Identify every row below that contains the string "electricguitarclean", and copy each of those rows in full. Case counts.

» Stored records:
□ □ □ □

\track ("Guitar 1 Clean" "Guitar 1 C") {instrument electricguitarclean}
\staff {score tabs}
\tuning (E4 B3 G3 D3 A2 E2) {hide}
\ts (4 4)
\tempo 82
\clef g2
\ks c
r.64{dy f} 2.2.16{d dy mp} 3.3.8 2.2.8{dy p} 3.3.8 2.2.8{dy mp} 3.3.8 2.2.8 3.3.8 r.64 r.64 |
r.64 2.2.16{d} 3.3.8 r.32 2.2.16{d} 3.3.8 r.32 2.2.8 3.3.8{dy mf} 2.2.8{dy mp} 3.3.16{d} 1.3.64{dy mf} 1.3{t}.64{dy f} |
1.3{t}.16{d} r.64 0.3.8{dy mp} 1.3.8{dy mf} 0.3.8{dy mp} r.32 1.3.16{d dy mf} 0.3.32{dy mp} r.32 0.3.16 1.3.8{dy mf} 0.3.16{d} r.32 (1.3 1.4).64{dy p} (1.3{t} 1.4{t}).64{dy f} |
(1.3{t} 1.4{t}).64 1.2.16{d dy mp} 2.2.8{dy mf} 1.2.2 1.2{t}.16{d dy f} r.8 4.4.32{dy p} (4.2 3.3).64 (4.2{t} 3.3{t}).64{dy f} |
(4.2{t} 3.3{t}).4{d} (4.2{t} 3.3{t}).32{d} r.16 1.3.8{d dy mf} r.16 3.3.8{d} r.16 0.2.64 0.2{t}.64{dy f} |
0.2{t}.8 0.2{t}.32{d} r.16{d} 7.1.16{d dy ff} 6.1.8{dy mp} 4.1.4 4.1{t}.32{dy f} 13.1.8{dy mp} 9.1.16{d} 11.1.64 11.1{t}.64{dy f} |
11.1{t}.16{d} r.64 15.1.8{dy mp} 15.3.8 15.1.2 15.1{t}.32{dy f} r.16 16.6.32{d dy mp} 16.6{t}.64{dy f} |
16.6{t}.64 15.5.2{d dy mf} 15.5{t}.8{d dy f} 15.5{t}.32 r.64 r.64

□ □ □ □

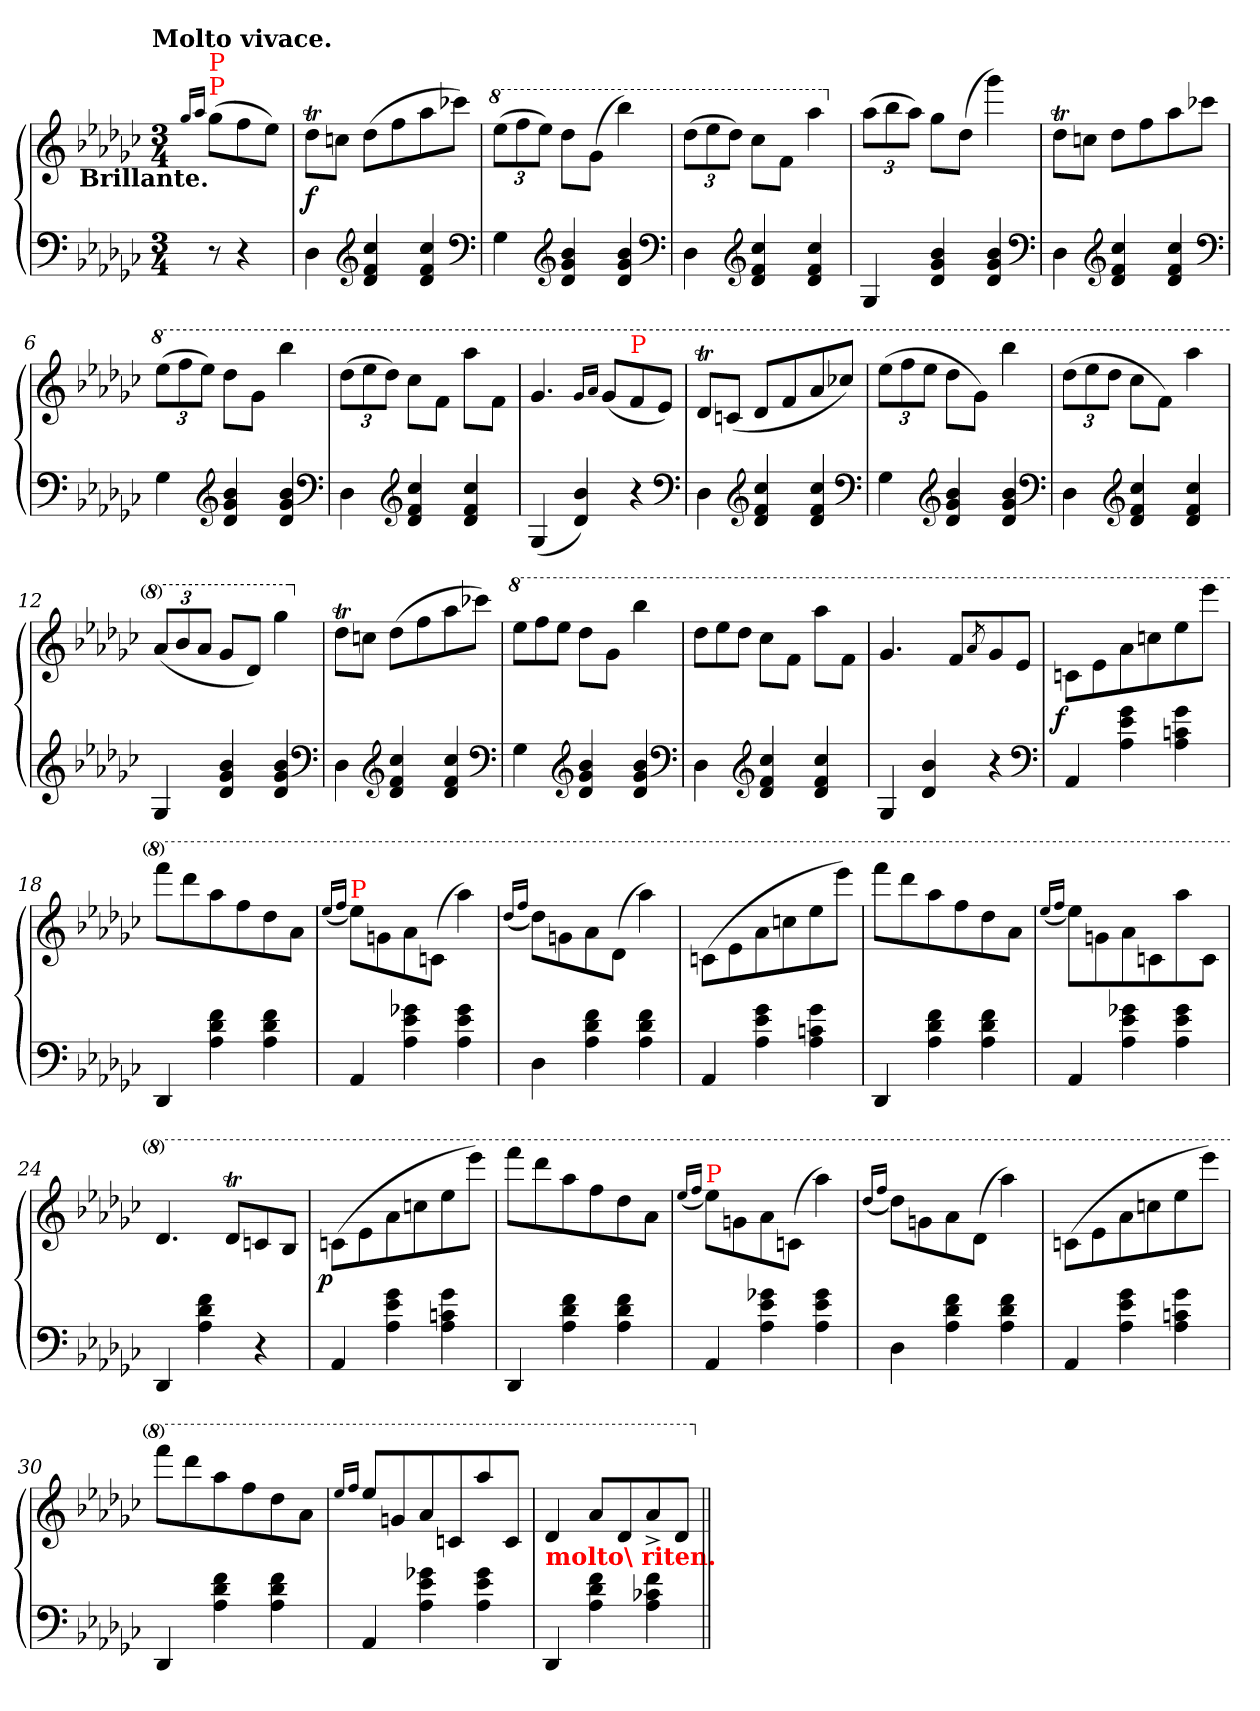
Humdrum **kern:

□ □ □ □

» Response to the exercise:
\track ("Guitar 1 Clean" "Guitar 1 C") {instrument electricguitarclean}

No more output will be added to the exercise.